RE: I have nothing against macs
by Jose on Mon 7th Jul 2003 20:54 UTC

Bravo Adam T, you expressed admiration for the Mac, you explained why you won't buy one, and you did it without grouping all Mac-users into the "Maclot" cult. All in three sentences.

Maybe because I'm getting a little bit older, I just don't see a reason for so much misplaced anger, resentment and/or ridicule directed at Mac users. Not to say that some Mac users don't stick their foot in mouth defending their love of the platform. As I stated before, I'm a long time Windows+Mandrake/Debian user. Yes, I agree that Job's is a master RDF spinner. However, I'm Mac-hooked after using a G4 Quicksilver that is way underpowered compared to my ArsTechnica "God Box" inspired rig. Macs are expensive, yep, you want one, you'll have to pony up. Does that mean your a cultish loser with no common sense? For MOST Mac users probably not.
I run a small business that I have built up being very frugal about how I spent my hard earned cash. Yes, it would be nice if Apple offered a $700 upgradable machine. They don't. Most people don't need a PC God Box or a Dual 2-G5. Don't buy one (Mac) or pay for the parts (PC) if you don't need or can't afford one... As for you Linux heads... well, you geeks really have my admiration. If I were a youngster starting out again (that is, broke), I would probably throw myself head first into the way of the Penguin...

How many
by Floyd Lloyd on Mon 7th Jul 2003 22:40 UTC

people here own more than one computer?
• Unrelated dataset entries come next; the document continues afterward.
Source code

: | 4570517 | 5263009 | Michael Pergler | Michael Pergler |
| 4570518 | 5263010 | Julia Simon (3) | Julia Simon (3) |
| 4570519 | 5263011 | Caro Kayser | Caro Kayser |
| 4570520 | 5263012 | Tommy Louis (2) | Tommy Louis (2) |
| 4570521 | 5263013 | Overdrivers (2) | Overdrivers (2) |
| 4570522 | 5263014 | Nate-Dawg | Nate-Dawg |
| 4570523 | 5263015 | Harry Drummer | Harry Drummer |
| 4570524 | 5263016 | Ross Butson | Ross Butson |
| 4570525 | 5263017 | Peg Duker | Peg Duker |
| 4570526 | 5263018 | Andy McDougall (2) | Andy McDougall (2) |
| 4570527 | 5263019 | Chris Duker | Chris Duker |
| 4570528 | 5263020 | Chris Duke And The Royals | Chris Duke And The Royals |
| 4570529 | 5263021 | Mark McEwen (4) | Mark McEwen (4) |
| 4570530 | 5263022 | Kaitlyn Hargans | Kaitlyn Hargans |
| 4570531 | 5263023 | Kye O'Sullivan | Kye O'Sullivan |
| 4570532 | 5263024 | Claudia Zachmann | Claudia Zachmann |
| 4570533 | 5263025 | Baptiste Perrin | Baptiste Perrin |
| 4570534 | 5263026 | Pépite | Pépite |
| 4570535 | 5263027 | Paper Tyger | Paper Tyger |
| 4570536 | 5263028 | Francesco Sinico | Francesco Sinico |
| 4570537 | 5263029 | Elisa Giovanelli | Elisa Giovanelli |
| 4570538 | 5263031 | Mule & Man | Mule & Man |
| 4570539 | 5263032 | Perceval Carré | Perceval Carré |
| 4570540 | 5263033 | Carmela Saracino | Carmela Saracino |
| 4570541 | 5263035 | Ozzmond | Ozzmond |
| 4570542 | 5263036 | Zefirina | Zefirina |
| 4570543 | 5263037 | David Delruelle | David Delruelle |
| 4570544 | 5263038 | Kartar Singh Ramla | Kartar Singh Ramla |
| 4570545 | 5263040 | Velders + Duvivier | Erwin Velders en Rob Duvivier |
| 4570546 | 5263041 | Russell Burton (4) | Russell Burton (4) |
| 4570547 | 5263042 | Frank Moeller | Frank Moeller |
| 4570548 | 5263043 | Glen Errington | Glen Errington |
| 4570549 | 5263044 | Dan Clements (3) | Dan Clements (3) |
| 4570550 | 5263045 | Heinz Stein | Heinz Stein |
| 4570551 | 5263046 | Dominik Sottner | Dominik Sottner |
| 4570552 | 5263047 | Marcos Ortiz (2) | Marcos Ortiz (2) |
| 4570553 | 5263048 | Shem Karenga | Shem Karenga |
Being as this is a self proclaimed geeksite, I figured that the numbers would have been rather high. I have 5 that see regular use, though honestly one of those is mostly for testing new OSes or seeing if things blow it up. Of those, right now I have 1 OSX, 1 WinXP (I'd rather run 2k, but my wife is the primary win-user, so we installed XP for her), 2 linux, and one Solaris for x86 (this is the test machine, and honestly I havent done much more than poke around at it). I move around a lot, but lately I have been using my Mac more than any of the other boxes.

I game on occasion (my wife works for SOE/Verant), so I use the winbox for that. It doesn't scream --it's an athlon 2 GHz (forget the cool codename), geforce3ti, 512 ddr ram, and I think 7200 RPM disk -- but works fine for gaming. My mac is a crappy old 900MHz G4 quicksilver w/ 256 MB PC 133 SDRAM. Strange thing is that it really doesn't seem much slower than the PC. It *is* slower, but it certainly isn't being "crushed." Granted, it cost nearly 3 times what the homebrewed winbox did. I'm toying with the idea of upgrading the CPU and loading up on RAM to give the Mac a kick in the ass. Oh, and a decent soudcard would be nice too.

I dunno what the point of this post is - I guess its that I use windows where windows makes the most sense, Linux where linux makes the most sense, and Mac for mostly everything else. This is a recent development, but one that I am actually finding that I enjoy. I guess I'll see where I go with it.